Legge 104 a quali parenti spetta. Chi ne ha diritto, fino a quale grado di parentela

Condizione fondamentale per accedere alle facilitazioni della legge 104 è il mancato ricovero a tempo pieno in strutture ospedaliere o simili della persona disabile.

Legge 104 a quali parenti spetta. Chi ne

La legge 104 è il principale riferimento normativo per le persone affette da disabilità. Si tratta della cosiddetta legge quadro per l'assistenza, l'integrazione sociale e i diritti delle persone handicappate. In realtà i benefici e le agevolazioni previsti da questa disposizione normativa coinvolgono anche i familiari.

Più precisamente, come vedremo in questo articolo, esiste una vera e propria tabella con i gradi di parentela e affinità in riferimento al disabile. Il tutto senza dimenticare che sono considerate patologie invalidanti quelle dell'infanzia e dell'età evolutiva per la cui terapia e riabilitazione è necessario il coinvolgimento dei genitori o di chi esercita la potestà.

Ma anche le patologie acute o croniche che richiedono assistenza continuativa o frequenti monitoraggi periodici clinici, ematochimici e strumentali.

Stesso trattamento per le patologie acute o croniche che comportano la perdita permanente o temporanea dell'autonomia personale, comprese le affezioni croniche di natura congenita, reumatica, neoplastica, infettiva, dismetabolica, post-traumatica, neurologica, neuromuscolare, psichiatrica, derivante da dipendenze, a carattere evolutivo o soggette a riacutizzazioni periodiche.

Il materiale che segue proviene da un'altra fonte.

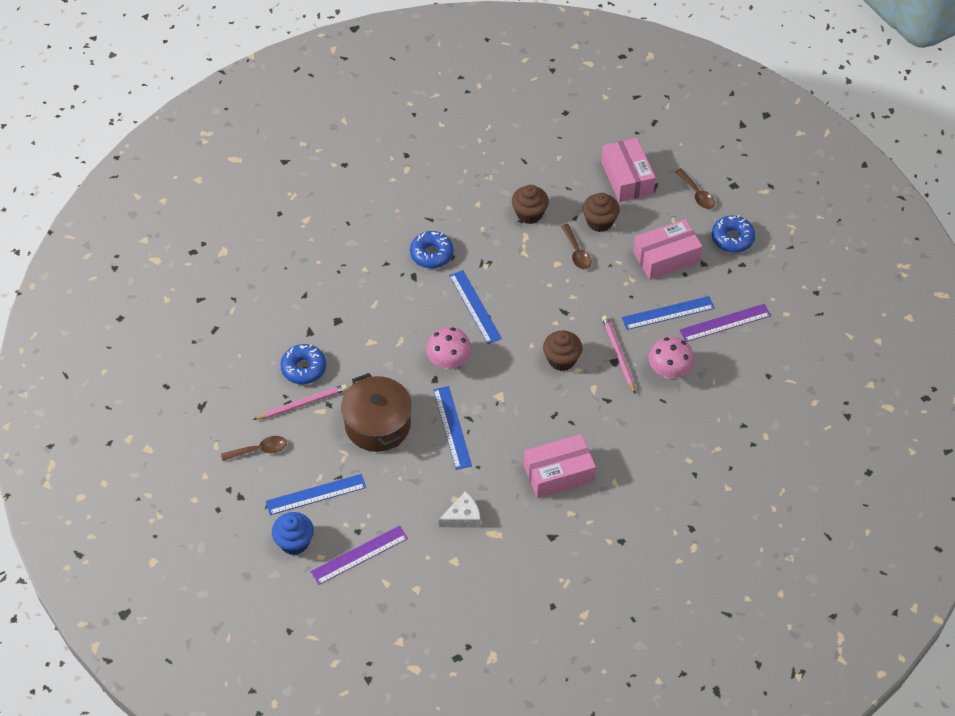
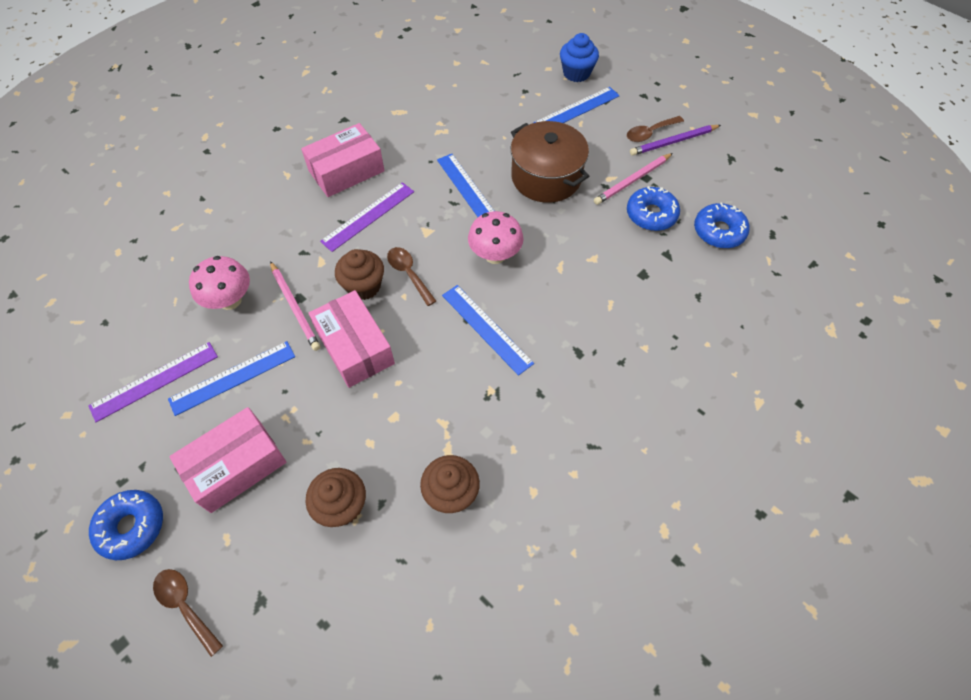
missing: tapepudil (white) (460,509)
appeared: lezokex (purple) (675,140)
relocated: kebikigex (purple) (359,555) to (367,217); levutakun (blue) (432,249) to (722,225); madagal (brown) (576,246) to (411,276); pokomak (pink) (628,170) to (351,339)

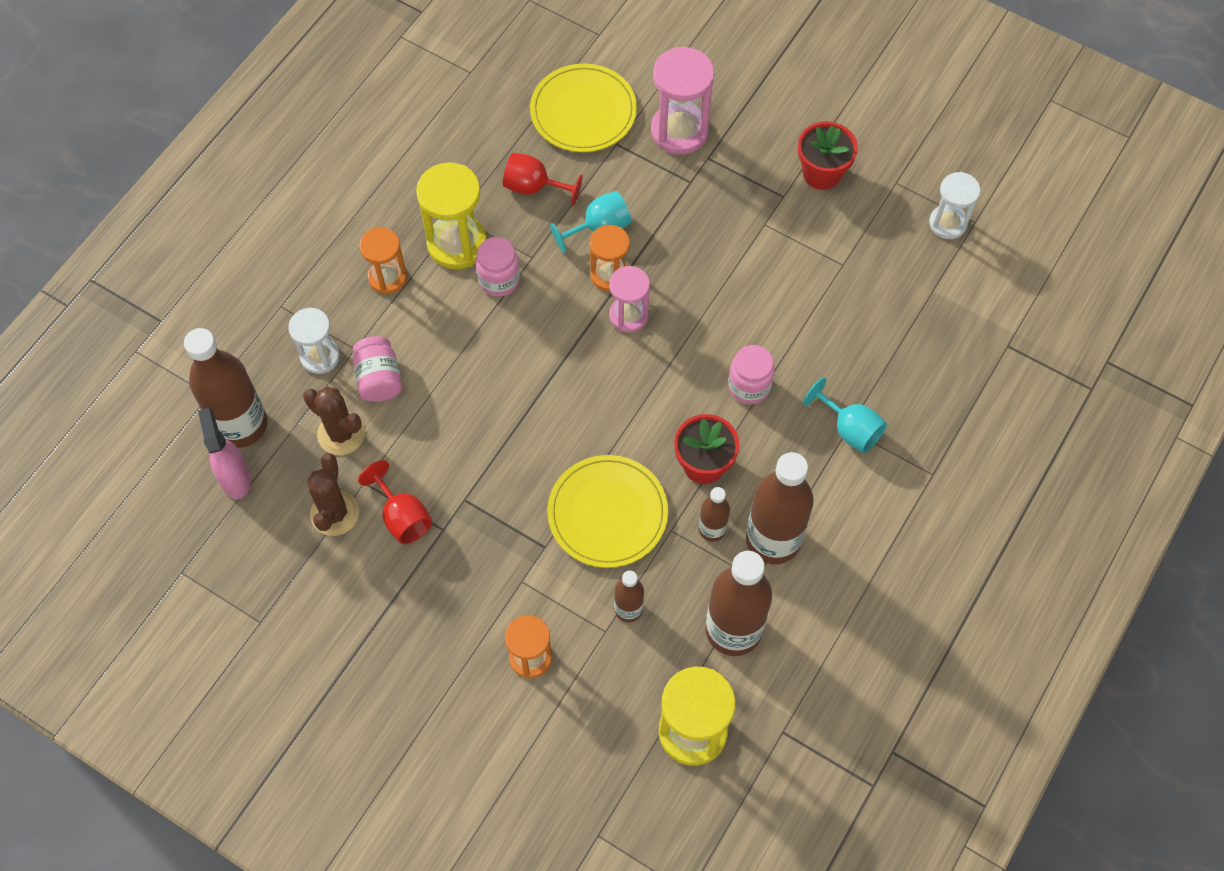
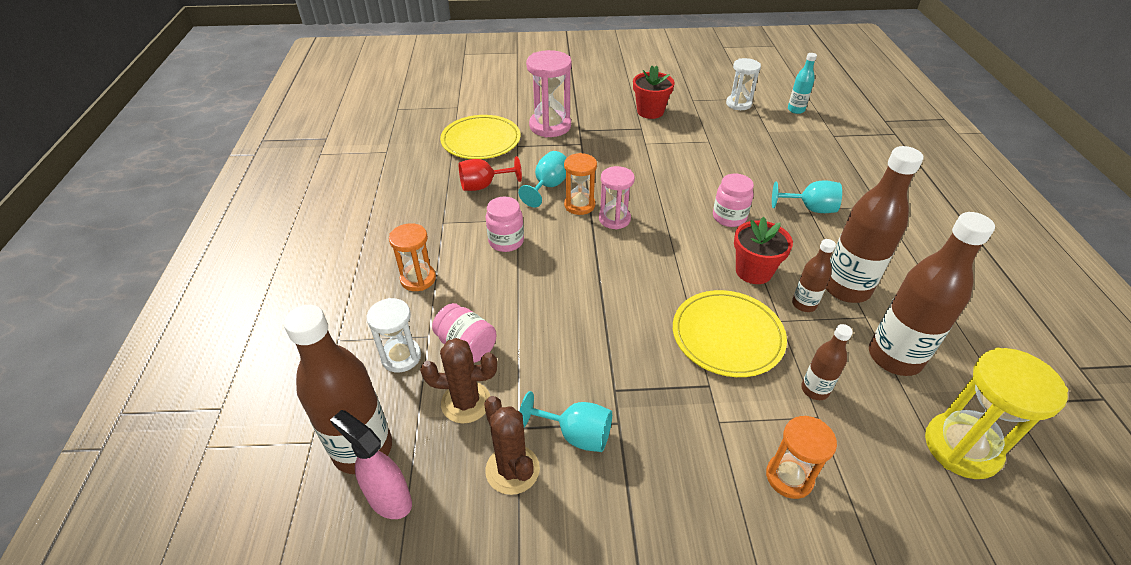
missing: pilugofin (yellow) (451,215)
appeared: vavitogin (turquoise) (802,83)
colour: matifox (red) (395,502) to matifox (turquoise) (565,421)

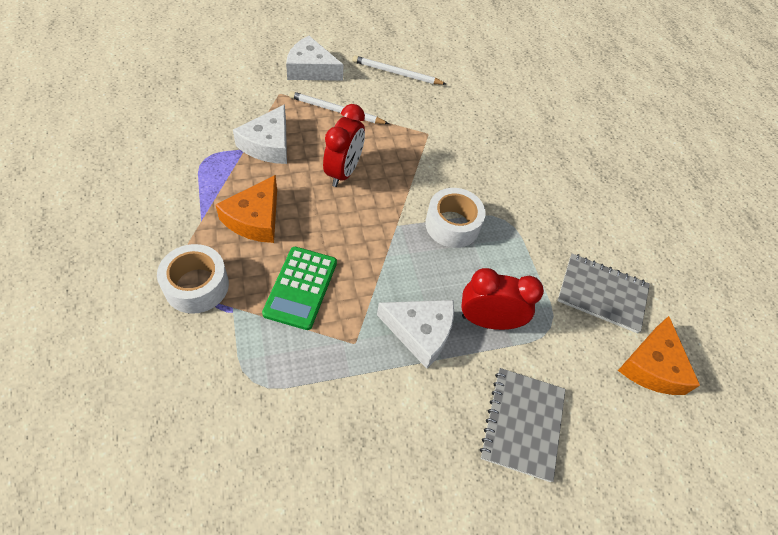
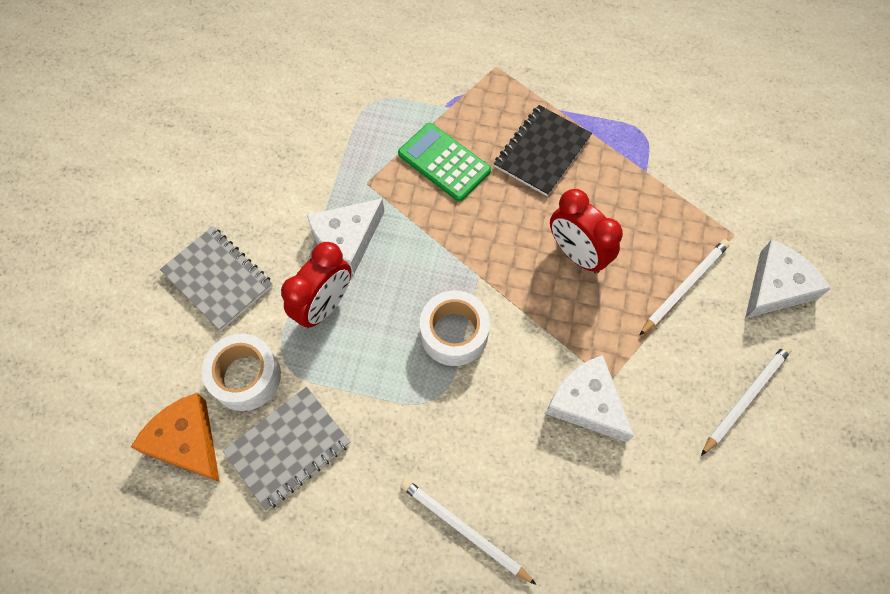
appeared: lezokex (white) (468,532)
relocated: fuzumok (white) (193,279) to (241,372); tapepudil (white) (260,134) to (590,398)
exchanged: tapepudil (orange) (246,209) to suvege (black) (543,150)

Infine, la lista si completa con le patologie acute o croniche che richiedono la partecipazione attiva del familiare nel trattamento sanitario. Condizione fondamentale per accedere alle facilitazioni della legge 104 è il mancato ricovero a tempo pieno in strutture ospedaliere o simili della persona disabile.

Analizziamo quindi con maggiore precisione cosa prevede la normativa in corso e quindi

  • Fino a quale grado di parentela si ha diritto alla legge 104
  • Legge 104: chi ha diritto alle facilitazioni fiscali e non

Fino a quale grado di parentela si ha diritto alla legge 104

La legge 104 parla chiaro e prevede la fruibilità delle agevolazioni ovvero dei tre giorni di permesso mensili ai lavoratori che assistono parenti o affini entro il secondo grado disabili, anche non conviventi.

In alcuni casi, come vedremo nella tabella di seguito, anche parente e affini fino al terzo grado sono ammessi ai permessi. Questa agevolazione può si traduce in mezze giornate o frazionata in ore di astensione dal lavoro:

  • Parenti fino al primo grado che possono fruire dei benefici e delle agevolazioni previsti dalle legge 104 e aggiornamenti: genitori/coniuge e figli
  • Affini fino al primo grado che possono fruire dei benefici e delle agevolazioni previsti dalle legge 104 e aggiornamenti: suoceri nuora e genero
  • Parenti fino al secondo grado che possono fruire dei benefici e delle agevolazioni previsti dalle legge 104 e aggiornamenti: nonni/fratelli/ e sorelle nipoti (figli dei figli)
  • Affini fino al secondo grado che possono fruire dei benefici e delle agevolazioni previsti dalle legge 104 e aggiornamenti: cognati
  • Parenti fino al terzo grado che possono fruire dei benefici e delle agevolazioni previsti dalle legge 104 e aggiornamenti: zii/bisnonni e nipoti (figli di fratelli), pronipoti
  • Affini fino al terzo grado che possono fruire dei benefici e delle agevolazioni previsti dalle legge 104 e aggiornamenti: zii acquisiti e nipoti acquisiti

Fino a quale grado di parentela si ha diritto alla legge 104

Dopo aver capito fino a quale grado di parentela si ha diritto alla legge 104 è utile fare una panoramica sulle altre agevolazioni del rapporto di lavoro.

Comprendono infatti anche l'accesso al part time anche temporaneamente e reversibilmente, il telelavoro (suggerito durante i periodi di malattia e di cura dei dipendenti) e l'esenzione dal lavoro notturno.

Ma anche il riconoscimento al dipendente disabile della facoltà di scegliere la propria sede di lavoro sin dal momento dell'assunzione.

Lavoratore gravemente disabile e il familiare che lo assiste hanno quindi diritto a non essere trasferiti ad altra sede lavorativa senza il loro consenso e a scegliere la sede di lavoro più vicina al domicilio. Quest'ultima possibilità è ammessa solo nel caso in cui sia effettivamente possibile.